Sacudió la cabeza, impaciente.
—No se trata de tener hambre. Esto es para que si algo te sigue desde aquí, piense que el restaurante es tu casa, y se quede allí.
No lo entendí. Emily vio la perplejidad en mis ojos.
—Existe la superstición de que las almas de los muertos, o tal vez espíritus malignos, siguen a la gente a casa después de un velatorio, a menos que primero visiten algún otro lugar: un restaurante, una gasolinera, el centro comercial, da igual. Lo importante es que no debes ir directamente a casa. Da mala suerte hacerlo. Tienes que pagpag (sacudirte) cualquier maldición que pueda caer sobre ti.
—Emily, no creo en esas cosas. Pero gracias de todos modos.
—Eras una de las favoritas de Winston —dijo ella, apartándose-. Pero, por favor, no pasa nada por complacerme en esto.
Asentí y me fui con mis antiguos compañeros. Los familiares de una persona fallecida no atienden a las visitas en la puerta del velatorio.
No soy supersticiosa ni Winston y yo éramos especialmente amigos. A Emily se le había subido la pena a la cabeza, decidí. Eso, y vivir con Winston, que era de ascendencia china y seguía las viejas costumbres sin rechistar.
"No pongas el bolso en el suelo", nos decía Emily, "Winston dice que eso trae mala suerte para los negocios". "Ay, no uses el número cuatro en tu contraseña, ¡eso significa la muerte!". "¿Te harás la manicura esta noche? ¡Pero cortarte las uñas después del anochecer atraerá a los espíritus errantes hacia ti!".
"No tienes por qué obedecer a esos pamahiin, ¡no eres china!", le decíamos a Emily.
"No importa", nos replicaba.
Era tarde y pensé que sería peligroso tomar un taxi, así que volví a casa en jeepney. Una débil luz amarilla apenas iluminaba los rostros de los escasos pasajeros y no lograba traspasar una espesa sombra en el extremo del jeep, detrás del conductor.
Cuando bajé en mi parada, percibí un movimiento detrás de mí. Me giré. Nadie más había bajado. No vi ningún gato ni ningún otro animal callejero que pudiera haber percibido por el rabillo del ojo.
Sentí que no estaba sola.
Había un McDonald's cerca de nuestro apartamento. Estaba muy iluminado y había mucha gente dentro haciendo cola y esperando hamburguesas y platos de pollo con arroz y cucuruchos de helado. El guardia de seguridad me abrió la puerta de cristal.

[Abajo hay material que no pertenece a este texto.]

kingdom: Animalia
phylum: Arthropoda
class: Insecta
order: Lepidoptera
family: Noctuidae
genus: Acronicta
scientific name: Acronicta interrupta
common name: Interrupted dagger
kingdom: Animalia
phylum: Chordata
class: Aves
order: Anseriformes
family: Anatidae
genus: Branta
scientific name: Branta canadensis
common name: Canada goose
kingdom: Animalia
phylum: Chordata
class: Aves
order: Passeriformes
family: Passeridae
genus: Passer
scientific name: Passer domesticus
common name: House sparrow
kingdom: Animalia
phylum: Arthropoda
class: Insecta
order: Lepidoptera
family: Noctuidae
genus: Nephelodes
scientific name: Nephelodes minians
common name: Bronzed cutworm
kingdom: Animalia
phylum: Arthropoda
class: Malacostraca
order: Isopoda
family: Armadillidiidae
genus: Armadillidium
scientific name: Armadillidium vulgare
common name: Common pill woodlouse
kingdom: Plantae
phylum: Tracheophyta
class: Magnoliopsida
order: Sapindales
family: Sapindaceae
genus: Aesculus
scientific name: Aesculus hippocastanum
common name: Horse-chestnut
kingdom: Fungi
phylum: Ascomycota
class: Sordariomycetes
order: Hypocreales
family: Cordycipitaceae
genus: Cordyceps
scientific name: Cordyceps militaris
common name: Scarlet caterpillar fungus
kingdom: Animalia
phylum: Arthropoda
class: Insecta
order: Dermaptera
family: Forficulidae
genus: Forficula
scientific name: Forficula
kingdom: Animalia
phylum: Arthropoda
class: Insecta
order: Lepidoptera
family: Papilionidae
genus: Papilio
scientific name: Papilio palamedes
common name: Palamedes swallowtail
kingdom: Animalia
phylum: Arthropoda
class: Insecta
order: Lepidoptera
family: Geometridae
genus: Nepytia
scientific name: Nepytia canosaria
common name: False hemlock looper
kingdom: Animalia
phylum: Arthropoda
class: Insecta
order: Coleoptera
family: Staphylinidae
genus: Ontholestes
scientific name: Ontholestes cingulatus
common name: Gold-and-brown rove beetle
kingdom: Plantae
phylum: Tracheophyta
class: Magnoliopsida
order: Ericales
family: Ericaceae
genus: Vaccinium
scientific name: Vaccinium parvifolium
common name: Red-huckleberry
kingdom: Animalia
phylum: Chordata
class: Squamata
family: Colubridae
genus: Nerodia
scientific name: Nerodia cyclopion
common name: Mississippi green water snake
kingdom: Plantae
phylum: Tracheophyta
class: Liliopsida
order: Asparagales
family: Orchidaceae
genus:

La única mesa libre estaba justo debajo de las escaleras. Los fluorescentes del techo, que brillaban en todas las demás partes de establecimiento, no lograban disipar una espesa sombra agazapada en un rincón.
Apenas pude masticar los nuggets de pollo y aparté la Coca-Cola aguada. No me hacía falta una bebida fría, no cuando sentía en la columna vertebral como si alguien me estuviera pasando un cubito de hielo de arriba abajo. No soy supersticiosa, me repetí, pero al fin y al cabo tenía hambre. Quizá Emily tenía razón: necesitaba un tentempié. Recordé que no había comido nada en el velatorio, ni las galletas saladas ni el zumo de manzana en tetrabrik.
Me pareció ver, al borde de la consciencia, que la sombra de la esquina se movía.
Mi bolso estaba en el suelo; lo levanté y lo coloqué en la silla vacía que había a mi lado.
Terminé de comer tan despacio como pude mientras el frío de la espalda se extendía hacia arriba hasta cubrirme el cuello y los hombros como un sombrío chal. Sentí una ligera presión en la oreja izquierda; me la froté.
Quizá yo también estaba de luto, compartiendo el dolor de mi amiga, lamentando la pérdida de alguien de mi generación, sintiendo mi propia mortalidad a medida que la muerte reclamaba uno a uno a mis allegados y a los míos, su llegada tan inevitable como la vida y sus inherentes placeres y miserias. Las supersticiones son uno de nuestros débiles intentos de manipular la vida a nuestro favor, pero sólo se puede evitar lo inevitable durante un tiempo.
Al cabo de un rato, dejé el tenedor de plástico. Me levanté y me sacudí el polvo del pelo, la ropa y la piel. Lo hice dos, tres veces, cada vez con más fuerza que la anterior.
Me obligué a no apresurarme a salir por la puerta. Una vez fuera, me giré y volví a mirar a través de las ventanas de cristal.
En la mesa que acababa de dejar había un destello de hierba verde.